Prompt ▸ Search the records for the word "pixels" and pick out every line that has it.

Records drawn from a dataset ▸

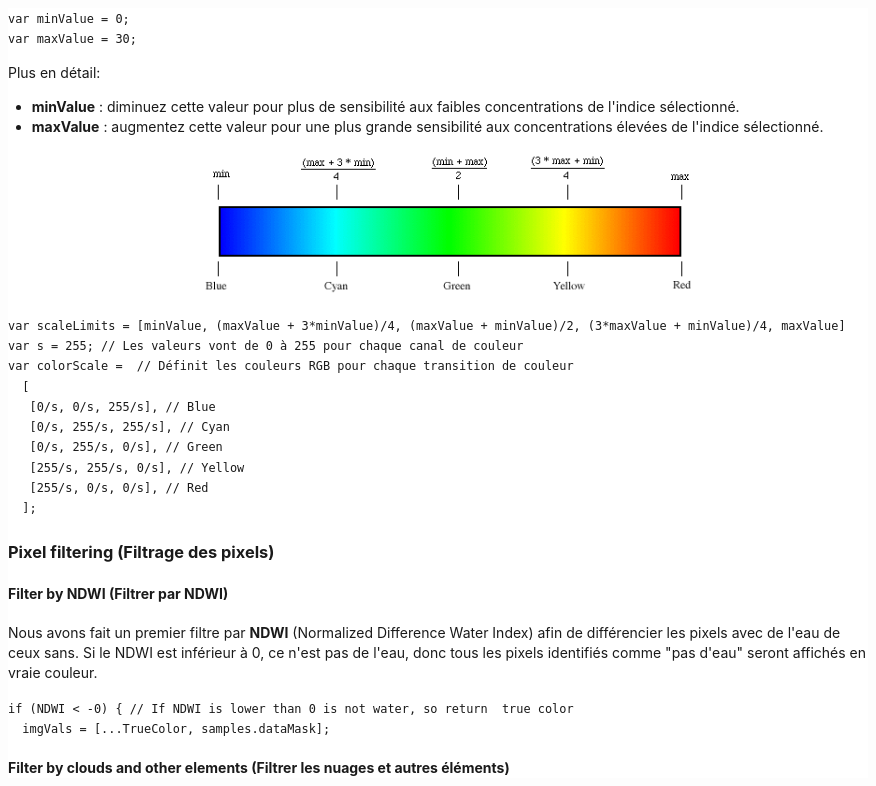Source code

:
 ```
var minValue = 0; 
var maxValue = 30;
```

<span dir="">Plus en détail</span>:

* **<span dir="">minValue</span>** : <span dir="">diminuez cette valeur pour plus de sensibilité aux faibles concentrations de l'indice sélectionné.</span>
* **<span dir="">maxValue</span>**<span dir=""> : augmentez cette valeur pour une plus grande sensibilité aux concentrations élevées de l'indice sélectionné.</span>
        <p align="center">
                <img src="docs/img/Description_1_scale.png" width="500">
        </p>

```
var scaleLimits = [minValue, (maxValue + 3*minValue)/4, (maxValue + minValue)/2, (3*maxValue + minValue)/4, maxValue]
var s = 255; // Les valeurs vont de 0 à 255 pour chaque canal de couleur
var colorScale =  // Définit les couleurs RGB pour chaque transition de couleur
  [
   [0/s, 0/s, 255/s], // Blue
   [0/s, 255/s, 255/s], // Cyan
   [0/s, 255/s, 0/s], // Green
   [255/s, 255/s, 0/s], // Yellow
   [255/s, 0/s, 0/s], // Red
  ];
```

### Pixel filtering (Filtrage des pixels)

#### Filter by NDWI (Filtrer par NDWI)

Nous avons fait un premier filtre par **NDWI** (<span dir="">Normalized Difference Water Index</span>) afin de différencier les pixels avec de l'eau de ceux sans. <span dir="">Si le NDWI est inférieur à 0, ce n'est pas de l'eau, donc tous les pixels identifiés comme "pas d'eau" seront affichés en vraie couleur.</span>

```
if (NDWI < -0) { // If NDWI is lower than 0 is not water, so return  true color
  imgVals = [...TrueColor, samples.dataMask];
```

#### Filter by clouds and other elements (Filtrer les nuages et autres éléments)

Answer section ▸
### Pixel filtering (Filtrage des pixels)
Nous avons fait un premier filtre par **NDWI** (<span dir="">Normalized Difference Water Index</span>) afin de différencier les pixels avec de l'eau de ceux sans. <span dir="">Si le NDWI est inférieur à 0, ce n'est pas de l'eau, donc tous les pixels identifiés comme "pas d'eau" seront affichés en vraie couleur.</span>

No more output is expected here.